A single neuron computes a weighted sum of its inputs plus a bias, then applies an activation function:

z = w₁x₁ + w₂x₂ + ... + wₙxₙ + b
output = activation(z)

The weights and bias are learned during training. The activation function introduces nonlinearity — without it, stacking layers would still produce a linear model.

Network Architecture

Input layer    Hidden layer 1    Hidden layer 2    Output layer
[x₁]    →→→   [h₁]              [h₄]              [y₁]
[x₂]    →→→   [h₂]     →→→     [h₅]     →→→      [y₂]
[x₃]    →→→   [h₃]              [h₆]

Input layer: Passes raw features — no computation
Hidden layers: Learn intermediate representations
Output layer: Produces predictions (logits, regression values)

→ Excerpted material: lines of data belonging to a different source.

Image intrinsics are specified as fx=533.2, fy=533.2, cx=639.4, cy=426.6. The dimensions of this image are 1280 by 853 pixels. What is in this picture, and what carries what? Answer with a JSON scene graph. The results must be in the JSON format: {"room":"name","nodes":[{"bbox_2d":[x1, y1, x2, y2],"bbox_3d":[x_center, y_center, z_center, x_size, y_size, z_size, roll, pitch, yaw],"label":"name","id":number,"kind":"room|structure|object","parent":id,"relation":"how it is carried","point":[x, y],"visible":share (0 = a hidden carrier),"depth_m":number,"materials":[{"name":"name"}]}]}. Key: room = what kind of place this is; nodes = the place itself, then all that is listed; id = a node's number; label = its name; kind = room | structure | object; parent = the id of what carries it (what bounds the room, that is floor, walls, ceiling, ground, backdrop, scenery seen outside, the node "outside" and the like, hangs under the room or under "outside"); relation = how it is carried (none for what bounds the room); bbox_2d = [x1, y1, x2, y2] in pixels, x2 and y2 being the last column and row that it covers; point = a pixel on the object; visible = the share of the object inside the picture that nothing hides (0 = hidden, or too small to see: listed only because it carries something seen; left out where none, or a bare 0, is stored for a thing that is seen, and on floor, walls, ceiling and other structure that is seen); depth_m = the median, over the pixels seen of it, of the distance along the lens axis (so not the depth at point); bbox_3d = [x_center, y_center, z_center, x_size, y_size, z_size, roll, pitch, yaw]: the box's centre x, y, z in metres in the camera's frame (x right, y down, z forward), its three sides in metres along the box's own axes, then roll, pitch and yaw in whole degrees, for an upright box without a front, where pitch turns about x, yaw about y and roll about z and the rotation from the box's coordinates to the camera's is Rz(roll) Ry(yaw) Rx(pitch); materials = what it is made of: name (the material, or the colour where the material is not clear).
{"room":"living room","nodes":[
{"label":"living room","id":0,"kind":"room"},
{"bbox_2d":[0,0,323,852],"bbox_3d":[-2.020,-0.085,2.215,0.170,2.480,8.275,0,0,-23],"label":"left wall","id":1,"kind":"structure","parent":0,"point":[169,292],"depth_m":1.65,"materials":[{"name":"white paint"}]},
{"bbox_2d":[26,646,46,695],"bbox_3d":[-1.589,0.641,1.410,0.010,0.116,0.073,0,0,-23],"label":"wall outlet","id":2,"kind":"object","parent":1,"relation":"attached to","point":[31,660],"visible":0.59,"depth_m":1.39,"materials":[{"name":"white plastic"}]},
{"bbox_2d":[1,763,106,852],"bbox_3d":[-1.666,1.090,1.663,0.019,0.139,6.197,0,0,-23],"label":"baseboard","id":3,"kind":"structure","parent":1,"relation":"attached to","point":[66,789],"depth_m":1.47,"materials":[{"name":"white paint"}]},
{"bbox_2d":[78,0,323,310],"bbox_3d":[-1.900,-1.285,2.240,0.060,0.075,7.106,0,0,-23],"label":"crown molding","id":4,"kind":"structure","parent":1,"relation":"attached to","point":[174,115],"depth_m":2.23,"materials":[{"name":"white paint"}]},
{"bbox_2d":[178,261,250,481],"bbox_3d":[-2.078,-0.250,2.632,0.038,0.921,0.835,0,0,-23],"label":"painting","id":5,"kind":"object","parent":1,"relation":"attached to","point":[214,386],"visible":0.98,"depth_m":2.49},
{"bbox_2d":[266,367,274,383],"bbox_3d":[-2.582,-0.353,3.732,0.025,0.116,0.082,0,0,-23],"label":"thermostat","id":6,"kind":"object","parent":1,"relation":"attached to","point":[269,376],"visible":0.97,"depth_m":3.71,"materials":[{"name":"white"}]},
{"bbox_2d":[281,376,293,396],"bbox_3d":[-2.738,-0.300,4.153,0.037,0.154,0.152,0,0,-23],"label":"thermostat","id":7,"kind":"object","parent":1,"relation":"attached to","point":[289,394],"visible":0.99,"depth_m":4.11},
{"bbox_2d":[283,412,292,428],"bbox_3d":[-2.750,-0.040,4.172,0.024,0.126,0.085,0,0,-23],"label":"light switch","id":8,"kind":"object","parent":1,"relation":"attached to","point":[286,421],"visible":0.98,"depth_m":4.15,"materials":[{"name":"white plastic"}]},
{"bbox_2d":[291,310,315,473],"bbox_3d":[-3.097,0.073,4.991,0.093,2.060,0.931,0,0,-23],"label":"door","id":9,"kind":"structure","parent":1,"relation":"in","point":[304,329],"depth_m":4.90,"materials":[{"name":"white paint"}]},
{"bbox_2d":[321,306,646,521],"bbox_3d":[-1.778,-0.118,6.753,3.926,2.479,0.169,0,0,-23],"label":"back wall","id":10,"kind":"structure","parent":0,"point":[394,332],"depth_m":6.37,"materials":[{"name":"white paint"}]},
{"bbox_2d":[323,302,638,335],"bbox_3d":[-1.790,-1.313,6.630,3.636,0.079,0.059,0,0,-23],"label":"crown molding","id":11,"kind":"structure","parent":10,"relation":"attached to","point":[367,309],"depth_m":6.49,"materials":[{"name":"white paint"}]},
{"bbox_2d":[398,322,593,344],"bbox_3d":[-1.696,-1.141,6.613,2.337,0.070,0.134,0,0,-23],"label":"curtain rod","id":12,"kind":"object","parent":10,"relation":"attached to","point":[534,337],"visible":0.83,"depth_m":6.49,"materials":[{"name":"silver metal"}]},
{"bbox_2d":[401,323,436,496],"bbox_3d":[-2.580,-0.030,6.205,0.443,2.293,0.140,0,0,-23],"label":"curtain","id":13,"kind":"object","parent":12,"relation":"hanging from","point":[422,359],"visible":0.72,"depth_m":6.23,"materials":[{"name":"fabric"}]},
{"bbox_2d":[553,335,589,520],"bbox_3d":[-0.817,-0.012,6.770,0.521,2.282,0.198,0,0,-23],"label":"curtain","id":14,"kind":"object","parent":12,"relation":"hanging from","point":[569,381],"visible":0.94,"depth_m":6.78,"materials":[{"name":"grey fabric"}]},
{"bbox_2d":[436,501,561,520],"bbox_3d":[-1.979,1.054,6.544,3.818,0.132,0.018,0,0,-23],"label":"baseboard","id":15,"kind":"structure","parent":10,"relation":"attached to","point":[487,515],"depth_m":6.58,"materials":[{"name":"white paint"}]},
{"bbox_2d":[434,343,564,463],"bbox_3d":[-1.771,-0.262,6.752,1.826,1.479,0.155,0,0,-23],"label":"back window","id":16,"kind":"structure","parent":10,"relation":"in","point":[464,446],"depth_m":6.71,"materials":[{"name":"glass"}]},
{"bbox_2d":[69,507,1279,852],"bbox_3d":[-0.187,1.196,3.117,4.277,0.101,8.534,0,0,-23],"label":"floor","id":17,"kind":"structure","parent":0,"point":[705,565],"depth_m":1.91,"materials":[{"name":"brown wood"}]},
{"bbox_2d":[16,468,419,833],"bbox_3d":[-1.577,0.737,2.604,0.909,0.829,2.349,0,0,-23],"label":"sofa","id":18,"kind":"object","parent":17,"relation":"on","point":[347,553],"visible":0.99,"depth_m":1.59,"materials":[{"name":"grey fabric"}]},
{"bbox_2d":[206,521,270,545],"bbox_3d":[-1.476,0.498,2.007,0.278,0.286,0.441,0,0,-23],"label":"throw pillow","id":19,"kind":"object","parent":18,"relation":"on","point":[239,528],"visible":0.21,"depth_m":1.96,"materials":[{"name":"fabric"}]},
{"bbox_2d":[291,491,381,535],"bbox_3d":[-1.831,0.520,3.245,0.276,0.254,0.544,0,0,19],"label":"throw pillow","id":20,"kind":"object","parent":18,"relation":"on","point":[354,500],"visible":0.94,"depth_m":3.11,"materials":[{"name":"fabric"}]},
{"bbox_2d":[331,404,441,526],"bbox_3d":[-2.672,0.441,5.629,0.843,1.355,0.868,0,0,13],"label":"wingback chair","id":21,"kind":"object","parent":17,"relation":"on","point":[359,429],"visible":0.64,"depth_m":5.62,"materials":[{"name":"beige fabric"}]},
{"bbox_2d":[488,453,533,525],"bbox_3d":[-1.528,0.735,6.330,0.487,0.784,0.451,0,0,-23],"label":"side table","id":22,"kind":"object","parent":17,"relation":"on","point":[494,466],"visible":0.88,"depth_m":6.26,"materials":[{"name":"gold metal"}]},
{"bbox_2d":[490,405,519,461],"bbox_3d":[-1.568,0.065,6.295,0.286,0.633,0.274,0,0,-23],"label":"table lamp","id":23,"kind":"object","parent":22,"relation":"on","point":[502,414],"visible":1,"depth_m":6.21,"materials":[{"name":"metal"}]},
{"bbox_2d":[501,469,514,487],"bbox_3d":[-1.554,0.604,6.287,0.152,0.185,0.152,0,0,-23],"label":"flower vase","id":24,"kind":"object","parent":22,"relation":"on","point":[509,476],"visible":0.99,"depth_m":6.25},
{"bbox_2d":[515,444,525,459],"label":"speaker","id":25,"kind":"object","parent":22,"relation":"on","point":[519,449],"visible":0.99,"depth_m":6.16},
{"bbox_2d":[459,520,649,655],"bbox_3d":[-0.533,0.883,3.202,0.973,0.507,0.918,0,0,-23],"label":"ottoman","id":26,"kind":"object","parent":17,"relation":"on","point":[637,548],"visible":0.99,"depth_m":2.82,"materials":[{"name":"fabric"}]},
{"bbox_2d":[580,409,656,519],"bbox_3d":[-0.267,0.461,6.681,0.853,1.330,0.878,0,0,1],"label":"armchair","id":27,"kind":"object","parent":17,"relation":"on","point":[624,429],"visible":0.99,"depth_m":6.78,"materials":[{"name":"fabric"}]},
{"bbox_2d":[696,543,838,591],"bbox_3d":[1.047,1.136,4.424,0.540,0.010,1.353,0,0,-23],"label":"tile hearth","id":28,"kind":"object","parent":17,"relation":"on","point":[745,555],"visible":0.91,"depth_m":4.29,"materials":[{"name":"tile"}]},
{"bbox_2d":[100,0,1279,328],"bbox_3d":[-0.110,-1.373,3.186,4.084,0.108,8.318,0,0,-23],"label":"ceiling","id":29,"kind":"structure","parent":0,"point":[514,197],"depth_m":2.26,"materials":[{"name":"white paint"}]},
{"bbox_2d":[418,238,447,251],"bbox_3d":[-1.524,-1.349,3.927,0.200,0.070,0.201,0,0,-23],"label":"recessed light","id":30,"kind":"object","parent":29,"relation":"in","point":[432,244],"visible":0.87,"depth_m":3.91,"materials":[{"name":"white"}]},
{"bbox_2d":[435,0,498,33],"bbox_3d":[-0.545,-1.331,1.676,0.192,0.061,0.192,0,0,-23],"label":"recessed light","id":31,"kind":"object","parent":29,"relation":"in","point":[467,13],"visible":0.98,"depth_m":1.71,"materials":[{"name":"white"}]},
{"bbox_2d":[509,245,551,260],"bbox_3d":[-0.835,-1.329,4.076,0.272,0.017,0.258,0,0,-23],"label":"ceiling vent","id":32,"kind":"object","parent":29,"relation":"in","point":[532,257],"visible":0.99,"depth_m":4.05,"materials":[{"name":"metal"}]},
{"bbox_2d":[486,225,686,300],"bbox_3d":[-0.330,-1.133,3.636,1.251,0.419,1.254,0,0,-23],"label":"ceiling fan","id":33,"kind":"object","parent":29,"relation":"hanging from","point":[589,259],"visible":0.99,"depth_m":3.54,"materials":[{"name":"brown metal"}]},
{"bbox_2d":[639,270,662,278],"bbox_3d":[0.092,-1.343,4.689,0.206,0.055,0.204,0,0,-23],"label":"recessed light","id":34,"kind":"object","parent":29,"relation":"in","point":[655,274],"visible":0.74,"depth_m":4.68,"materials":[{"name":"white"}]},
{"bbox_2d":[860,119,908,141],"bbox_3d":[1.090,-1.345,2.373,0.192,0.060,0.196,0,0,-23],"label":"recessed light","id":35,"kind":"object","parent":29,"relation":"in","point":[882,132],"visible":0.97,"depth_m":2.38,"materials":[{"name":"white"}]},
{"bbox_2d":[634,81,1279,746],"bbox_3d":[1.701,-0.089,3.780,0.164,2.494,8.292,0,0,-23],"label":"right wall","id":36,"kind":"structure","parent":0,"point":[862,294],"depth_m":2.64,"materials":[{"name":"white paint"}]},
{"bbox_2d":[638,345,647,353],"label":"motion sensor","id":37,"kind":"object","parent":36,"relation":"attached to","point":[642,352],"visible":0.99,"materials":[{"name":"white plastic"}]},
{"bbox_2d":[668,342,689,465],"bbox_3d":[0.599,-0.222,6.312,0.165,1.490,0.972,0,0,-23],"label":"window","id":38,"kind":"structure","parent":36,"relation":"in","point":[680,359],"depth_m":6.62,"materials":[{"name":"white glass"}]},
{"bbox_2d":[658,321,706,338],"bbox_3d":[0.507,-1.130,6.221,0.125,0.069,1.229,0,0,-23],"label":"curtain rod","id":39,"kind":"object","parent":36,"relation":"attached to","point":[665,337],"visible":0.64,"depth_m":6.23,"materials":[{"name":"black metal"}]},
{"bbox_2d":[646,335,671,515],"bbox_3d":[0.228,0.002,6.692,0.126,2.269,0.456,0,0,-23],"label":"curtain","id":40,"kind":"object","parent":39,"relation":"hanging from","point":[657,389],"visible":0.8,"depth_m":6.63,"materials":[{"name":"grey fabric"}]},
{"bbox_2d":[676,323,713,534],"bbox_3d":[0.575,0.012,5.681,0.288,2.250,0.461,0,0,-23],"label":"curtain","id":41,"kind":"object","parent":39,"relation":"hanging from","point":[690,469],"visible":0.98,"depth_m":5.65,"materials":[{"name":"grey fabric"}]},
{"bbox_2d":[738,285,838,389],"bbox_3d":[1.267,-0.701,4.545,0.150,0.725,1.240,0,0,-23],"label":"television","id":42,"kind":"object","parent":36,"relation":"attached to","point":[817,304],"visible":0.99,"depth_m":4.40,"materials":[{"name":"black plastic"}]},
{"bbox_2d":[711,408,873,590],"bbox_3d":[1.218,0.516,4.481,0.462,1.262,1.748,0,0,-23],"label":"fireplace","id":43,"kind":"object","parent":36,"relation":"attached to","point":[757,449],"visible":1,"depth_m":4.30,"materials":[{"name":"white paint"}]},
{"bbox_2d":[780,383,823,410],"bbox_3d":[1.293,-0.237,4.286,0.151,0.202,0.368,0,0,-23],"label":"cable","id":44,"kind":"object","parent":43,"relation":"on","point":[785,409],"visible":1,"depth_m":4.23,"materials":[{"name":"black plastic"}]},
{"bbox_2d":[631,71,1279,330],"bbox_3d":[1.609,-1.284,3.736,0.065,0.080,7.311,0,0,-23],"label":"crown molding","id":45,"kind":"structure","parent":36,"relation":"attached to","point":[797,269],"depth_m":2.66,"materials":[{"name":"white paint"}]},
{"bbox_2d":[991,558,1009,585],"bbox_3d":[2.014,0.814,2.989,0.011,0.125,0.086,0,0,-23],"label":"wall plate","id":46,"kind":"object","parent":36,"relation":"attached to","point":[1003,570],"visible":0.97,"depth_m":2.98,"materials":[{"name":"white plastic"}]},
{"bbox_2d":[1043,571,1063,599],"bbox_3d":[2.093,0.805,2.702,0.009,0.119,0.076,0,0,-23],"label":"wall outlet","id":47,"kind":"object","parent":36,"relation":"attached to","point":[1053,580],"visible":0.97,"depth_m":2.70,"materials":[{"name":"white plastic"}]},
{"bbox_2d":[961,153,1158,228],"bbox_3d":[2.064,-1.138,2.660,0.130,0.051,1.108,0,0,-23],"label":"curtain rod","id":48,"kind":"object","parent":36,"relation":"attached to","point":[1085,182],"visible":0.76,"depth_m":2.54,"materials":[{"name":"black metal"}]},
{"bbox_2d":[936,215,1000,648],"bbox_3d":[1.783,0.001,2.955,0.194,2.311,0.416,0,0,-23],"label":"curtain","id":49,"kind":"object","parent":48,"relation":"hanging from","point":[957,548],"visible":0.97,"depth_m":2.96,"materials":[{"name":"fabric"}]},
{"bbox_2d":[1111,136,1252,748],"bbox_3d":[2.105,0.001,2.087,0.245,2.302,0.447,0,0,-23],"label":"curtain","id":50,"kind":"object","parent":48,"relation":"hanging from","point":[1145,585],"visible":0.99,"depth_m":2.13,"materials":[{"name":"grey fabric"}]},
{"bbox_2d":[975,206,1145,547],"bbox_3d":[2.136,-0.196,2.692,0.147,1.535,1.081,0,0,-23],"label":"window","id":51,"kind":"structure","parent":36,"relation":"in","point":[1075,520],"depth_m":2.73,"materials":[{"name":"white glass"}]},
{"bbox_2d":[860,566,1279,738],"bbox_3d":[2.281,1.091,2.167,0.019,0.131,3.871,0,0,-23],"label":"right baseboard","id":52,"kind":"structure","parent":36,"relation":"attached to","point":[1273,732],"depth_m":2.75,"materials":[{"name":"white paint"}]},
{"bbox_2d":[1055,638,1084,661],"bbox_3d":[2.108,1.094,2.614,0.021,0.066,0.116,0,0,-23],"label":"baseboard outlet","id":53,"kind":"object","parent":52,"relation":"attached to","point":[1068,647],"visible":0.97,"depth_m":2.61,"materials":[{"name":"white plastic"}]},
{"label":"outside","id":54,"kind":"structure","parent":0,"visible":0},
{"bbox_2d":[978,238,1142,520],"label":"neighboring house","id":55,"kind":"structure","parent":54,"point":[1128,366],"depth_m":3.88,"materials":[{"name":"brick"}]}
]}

Building a Neural Network in PyTorch

import torch
import torch.nn as nn
import torch.optim as optim
from torch.utils.data import DataLoader, TensorDataset

class MLP(nn.Module):
    def __init__(self, input_dim, hidden_dims, output_dim, dropout=0.3):
        super().__init__()
        layers = []
        prev_dim = input_dim
        for hidden_dim in hidden_dims:
            layers.extend([
                nn.Linear(prev_dim, hidden_dim),
                nn.BatchNorm1d(hidden_dim),
                nn.ReLU(),
                nn.Dropout(dropout)
            ])
            prev_dim = hidden_dim
        layers.append(nn.Linear(prev_dim, output_dim))
        self.network = nn.Sequential(*layers)

    def forward(self, x):
        return self.network(x)

model = MLP(input_dim=20, hidden_dims=[128, 64, 32], output_dim=3)

Training Loop

optimizer = optim.Adam(model.parameters(), lr=1e-3, weight_decay=1e-4)
criterion = nn.CrossEntropyLoss()

for epoch in range(50):
    model.train()
    for X_batch, y_batch in train_loader:
        logits = model(X_batch)
        loss = criterion(logits, y_batch)
        optimizer.zero_grad()
        loss.backward()       # Compute gradients via backpropagation
        optimizer.step()      # Update weights

    model.eval()
    with torch.no_grad():
        test_logits = model(X_test_tensor)
        acc = (test_logits.argmax(dim=1) == y_test_tensor).float().mean()
    print(f"Epoch {epoch+1}: Accuracy = {acc:.4f}")

Backpropagation

Backpropagation uses the chain rule to compute how each weight contributes to the loss:

∂Loss/∂w₁ = ∂Loss/∂output × ∂output/∂z × ∂z/∂w₁

PyTorch’s autograd tracks operations in the forward pass and computes all gradients automatically when loss.backward() is called. You don’t implement backprop manually — you design the forward pass and let the framework handle the rest.

Common Loss Functions

Task	Loss Function	PyTorch
Binary classification	Binary cross-entropy	`nn.BCEWithLogitsLoss()`
Multiclass	Cross-entropy	`nn.CrossEntropyLoss()`
Regression	MSE	`nn.MSELoss()`
Regression (robust)	Huber	`nn.HuberLoss()`

Neural networks are the foundation for CNNs, RNNs, Transformers, and every other deep learning architecture. Mastering this core loop — forward pass, loss, backward, update — is prerequisite for all advanced deep learning work.